• _Description of the task_: Pull out the lines below word for word, from the very first one up to and including the line that contains "menús de tus".
═══ Excerpted data
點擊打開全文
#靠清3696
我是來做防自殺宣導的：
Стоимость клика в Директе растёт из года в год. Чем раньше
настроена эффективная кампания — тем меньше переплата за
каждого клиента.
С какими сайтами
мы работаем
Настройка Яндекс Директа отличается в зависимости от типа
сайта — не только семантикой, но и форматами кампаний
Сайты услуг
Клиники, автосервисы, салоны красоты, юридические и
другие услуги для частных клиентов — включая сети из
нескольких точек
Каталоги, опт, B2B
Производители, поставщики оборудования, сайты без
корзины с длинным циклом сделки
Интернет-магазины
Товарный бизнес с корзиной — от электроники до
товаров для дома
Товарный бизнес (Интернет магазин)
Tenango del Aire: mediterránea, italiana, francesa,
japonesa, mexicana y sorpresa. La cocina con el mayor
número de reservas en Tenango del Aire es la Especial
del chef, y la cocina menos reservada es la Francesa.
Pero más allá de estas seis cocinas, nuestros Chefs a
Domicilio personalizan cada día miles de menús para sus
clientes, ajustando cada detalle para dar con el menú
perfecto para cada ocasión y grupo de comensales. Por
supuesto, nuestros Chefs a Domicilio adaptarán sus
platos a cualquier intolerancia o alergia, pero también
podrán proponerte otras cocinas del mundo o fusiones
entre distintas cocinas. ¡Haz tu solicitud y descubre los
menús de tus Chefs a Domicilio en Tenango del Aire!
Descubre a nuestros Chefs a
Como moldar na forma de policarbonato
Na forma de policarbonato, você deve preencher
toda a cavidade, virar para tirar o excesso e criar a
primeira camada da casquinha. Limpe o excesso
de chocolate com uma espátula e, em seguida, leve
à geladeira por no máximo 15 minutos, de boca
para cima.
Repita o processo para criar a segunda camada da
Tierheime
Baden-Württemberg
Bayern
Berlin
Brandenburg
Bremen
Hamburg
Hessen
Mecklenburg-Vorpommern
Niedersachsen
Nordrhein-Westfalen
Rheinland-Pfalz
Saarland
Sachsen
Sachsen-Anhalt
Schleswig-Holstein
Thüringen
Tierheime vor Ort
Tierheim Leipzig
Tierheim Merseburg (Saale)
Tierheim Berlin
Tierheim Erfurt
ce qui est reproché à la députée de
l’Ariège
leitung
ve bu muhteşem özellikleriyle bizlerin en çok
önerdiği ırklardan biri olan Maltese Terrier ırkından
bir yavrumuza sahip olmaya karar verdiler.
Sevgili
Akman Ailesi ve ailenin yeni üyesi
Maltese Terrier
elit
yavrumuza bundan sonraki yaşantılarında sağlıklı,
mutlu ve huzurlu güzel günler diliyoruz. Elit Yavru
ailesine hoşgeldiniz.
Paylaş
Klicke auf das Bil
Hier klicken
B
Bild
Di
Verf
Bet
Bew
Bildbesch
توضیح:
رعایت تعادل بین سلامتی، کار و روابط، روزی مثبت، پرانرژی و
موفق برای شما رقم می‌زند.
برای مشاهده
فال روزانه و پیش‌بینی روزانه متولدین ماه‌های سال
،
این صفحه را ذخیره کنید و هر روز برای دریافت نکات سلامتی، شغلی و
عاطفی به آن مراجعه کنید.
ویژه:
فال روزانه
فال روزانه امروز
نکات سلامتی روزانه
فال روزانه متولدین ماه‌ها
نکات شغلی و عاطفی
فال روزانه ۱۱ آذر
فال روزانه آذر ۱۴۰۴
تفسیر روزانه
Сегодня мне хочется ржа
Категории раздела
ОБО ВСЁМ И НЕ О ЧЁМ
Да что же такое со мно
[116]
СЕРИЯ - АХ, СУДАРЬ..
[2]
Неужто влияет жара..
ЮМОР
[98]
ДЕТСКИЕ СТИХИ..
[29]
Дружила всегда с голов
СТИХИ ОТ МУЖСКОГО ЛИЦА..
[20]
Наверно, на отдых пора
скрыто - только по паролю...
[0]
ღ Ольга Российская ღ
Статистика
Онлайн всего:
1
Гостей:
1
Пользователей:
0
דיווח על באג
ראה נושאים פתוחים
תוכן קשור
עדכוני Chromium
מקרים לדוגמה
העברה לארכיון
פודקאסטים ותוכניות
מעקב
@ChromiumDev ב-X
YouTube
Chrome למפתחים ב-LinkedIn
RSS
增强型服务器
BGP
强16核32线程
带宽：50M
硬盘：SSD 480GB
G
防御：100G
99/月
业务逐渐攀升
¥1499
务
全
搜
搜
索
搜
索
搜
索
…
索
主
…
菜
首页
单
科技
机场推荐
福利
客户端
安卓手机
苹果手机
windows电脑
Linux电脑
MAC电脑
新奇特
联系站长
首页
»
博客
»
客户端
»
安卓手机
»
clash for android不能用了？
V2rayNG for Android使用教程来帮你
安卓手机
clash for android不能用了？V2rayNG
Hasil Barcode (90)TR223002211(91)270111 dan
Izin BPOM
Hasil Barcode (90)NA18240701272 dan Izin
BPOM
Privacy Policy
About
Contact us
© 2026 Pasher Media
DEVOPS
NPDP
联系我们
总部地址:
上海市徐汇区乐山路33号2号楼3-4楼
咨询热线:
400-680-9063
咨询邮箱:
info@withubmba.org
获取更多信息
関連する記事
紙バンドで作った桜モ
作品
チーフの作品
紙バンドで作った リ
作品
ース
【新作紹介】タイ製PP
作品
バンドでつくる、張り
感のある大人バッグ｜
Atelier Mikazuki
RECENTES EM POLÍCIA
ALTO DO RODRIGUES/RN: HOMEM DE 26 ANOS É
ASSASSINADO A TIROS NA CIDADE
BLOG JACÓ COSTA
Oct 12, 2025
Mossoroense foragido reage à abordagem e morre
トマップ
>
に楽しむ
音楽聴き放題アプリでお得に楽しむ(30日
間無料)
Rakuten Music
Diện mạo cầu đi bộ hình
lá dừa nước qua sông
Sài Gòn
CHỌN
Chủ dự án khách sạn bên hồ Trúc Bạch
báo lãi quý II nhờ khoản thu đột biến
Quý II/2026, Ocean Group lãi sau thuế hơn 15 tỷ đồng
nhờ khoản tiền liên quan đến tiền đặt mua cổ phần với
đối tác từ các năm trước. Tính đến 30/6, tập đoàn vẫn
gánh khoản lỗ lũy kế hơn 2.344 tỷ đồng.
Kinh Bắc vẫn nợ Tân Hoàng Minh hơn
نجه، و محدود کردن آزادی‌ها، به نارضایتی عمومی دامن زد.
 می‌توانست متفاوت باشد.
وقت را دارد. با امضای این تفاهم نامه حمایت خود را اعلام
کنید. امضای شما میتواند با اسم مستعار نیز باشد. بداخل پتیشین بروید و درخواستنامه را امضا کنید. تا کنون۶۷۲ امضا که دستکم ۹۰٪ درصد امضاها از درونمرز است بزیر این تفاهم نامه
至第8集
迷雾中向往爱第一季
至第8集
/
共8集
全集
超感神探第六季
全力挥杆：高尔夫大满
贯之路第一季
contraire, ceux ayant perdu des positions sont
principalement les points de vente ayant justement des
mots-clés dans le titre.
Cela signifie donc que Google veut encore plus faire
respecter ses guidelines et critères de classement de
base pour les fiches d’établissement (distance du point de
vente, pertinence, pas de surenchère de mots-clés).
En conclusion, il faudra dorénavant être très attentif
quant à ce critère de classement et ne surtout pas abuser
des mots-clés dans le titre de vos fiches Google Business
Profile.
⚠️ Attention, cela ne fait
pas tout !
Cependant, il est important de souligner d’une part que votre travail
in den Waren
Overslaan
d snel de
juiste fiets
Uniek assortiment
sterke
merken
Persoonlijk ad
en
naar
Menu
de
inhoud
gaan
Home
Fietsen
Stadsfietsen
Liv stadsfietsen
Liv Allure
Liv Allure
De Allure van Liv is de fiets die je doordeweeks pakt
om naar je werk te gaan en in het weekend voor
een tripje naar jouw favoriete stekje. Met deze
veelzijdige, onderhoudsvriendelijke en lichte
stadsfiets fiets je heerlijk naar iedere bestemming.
══════
• _Written response_:
點擊打開全文
#靠清3696
我是來做防自殺宣導的：
Стоимость клика в Директе растёт из года в год. Чем раньше
настроена эффективная кампания — тем меньше переплата за
каждого клиента.
С какими сайтами
мы работаем
Настройка Яндекс Директа отличается в зависимости от типа
сайта — не только семантикой, но и форматами кампаний
Сайты услуг
Клиники, автосервисы, салоны красоты, юридические и
другие услуги для частных клиентов — включая сети из
нескольких точек
Каталоги, опт, B2B
Производители, поставщики оборудования, сайты без
корзины с длинным циклом сделки
Интернет-магазины
Товарный бизнес с корзиной — от электроники до
товаров для дома
Товарный бизнес (Интернет магазин)
Tenango del Aire: mediterránea, italiana, francesa,
japonesa, mexicana y sorpresa. La cocina con el mayor
número de reservas en Tenango del Aire es la Especial
del chef, y la cocina menos reservada es la Francesa.
Pero más allá de estas seis cocinas, nuestros Chefs a
Domicilio personalizan cada día miles de menús para sus
clientes, ajustando cada detalle para dar con el menú
perfecto para cada ocasión y grupo de comensales. Por
supuesto, nuestros Chefs a Domicilio adaptarán sus
platos a cualquier intolerancia o alergia, pero también
podrán proponerte otras cocinas del mundo o fusiones
entre distintas cocinas. ¡Haz tu solicitud y descubre los
menús de tus Chefs a Domicilio en Tenango del Aire!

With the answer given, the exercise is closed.